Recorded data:
======
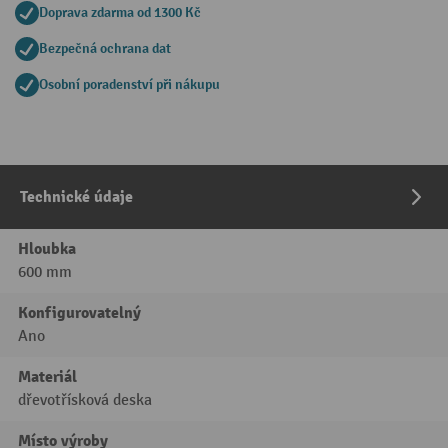
Doprava zdarma od 1300 Kč
Bezpečná ochrana dat
Osobní poradenství při nákupu
Technické údaje
Hloubka
600 mm
Konfigurovatelný
Ano
Materiál
dřevotřísková deska
Místo výroby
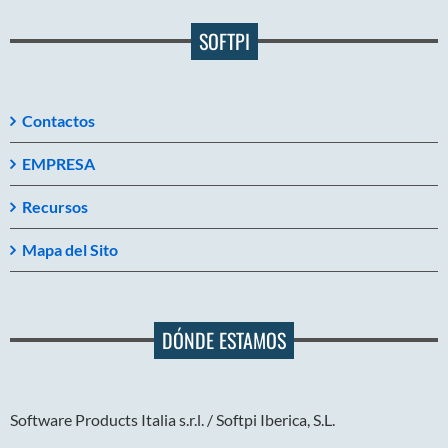
SOFTPI
Contactos
EMPRESA
Recursos
Mapa del Sito
DÓNDE ESTAMOS
Software Products Italia s.r.l. / Softpi Iberica, S.L.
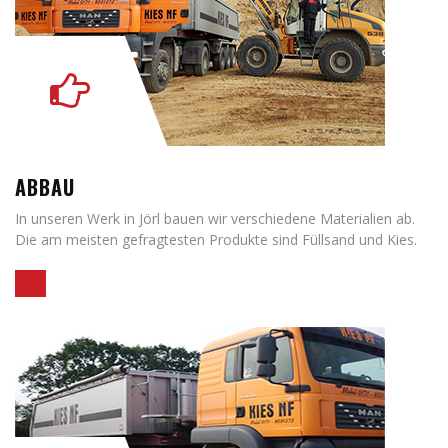
ABBAU
In unseren Werk in Jörl bauen wir verschiedene Materialien ab.
Die am meisten gefragtesten Produkte sind Füllsand und Kies.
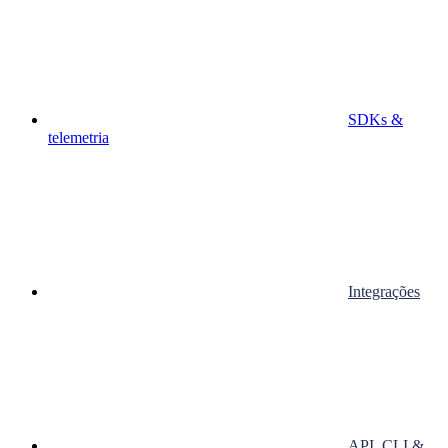
SDKs &
telemetria
Integrações
API, CLI &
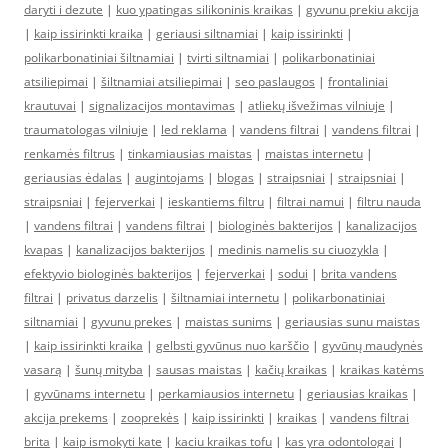
daryti i dezute
|
kuo ypatingas silikoninis kraikas
|
gyvunu prekiu akcija
|
kaip issirinkti kraika
|
geriausi siltnamiai
|
kaip issirinkti
|
polikarbonatiniai šiltnamiai
|
tvirti siltnamiai
|
polikarbonatiniai
atsiliepimai
|
šiltnamiai atsiliepimai
|
seo paslaugos
|
frontaliniai
krautuvai
|
signalizacijos montavimas
|
atliekų išvežimas vilniuje
|
traumatologas vilniuje
|
led reklama
|
vandens filtrai
|
vandens filtrai
|
renkamės filtrus
|
tinkamiausias maistas
|
maistas internetu
|
geriausias ėdalas
|
augintojams
|
blogas
|
straipsniai
|
straipsniai
|
straipsniai
|
fejerverkai
|
ieskantiems filtru
|
filtrai namui
|
filtru nauda
|
vandens filtrai
|
vandens filtrai
|
biologinės bakterijos
|
kanalizacijos
kvapas
|
kanalizacijos bakterijos
|
medinis namelis su ciuozykla
|
efektyvio biologinės bakterijos
|
fejerverkai
|
sodui
|
brita vandens
filtrai
|
privatus darzelis
|
šiltnamiai internetu
|
polikarbonatiniai
siltnamiai
|
gyvunu prekes
|
maistas sunims
|
geriausias sunu maistas
|
kaip issirinkti kraika
|
gelbsti gyvūnus nuo karščio
|
gyvūnų maudynės
vasarą
|
šunų mityba
|
sausas maistas
|
kačių kraikas
|
kraikas katėms
|
gyvūnams internetu
|
perkamiausios internetu
|
geriausias kraikas
|
akcija prekems
|
zooprekės
|
kaip issirinkti
|
kraikas
|
vandens filtrai
brita
|
kaip ismokyti kate
|
kaciu kraikas tofu
|
kas yra odontologai
|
======
Work instructions: Please count the lines in the data above that contain the string "siltnamiai". Give only the number.

Solution below: 3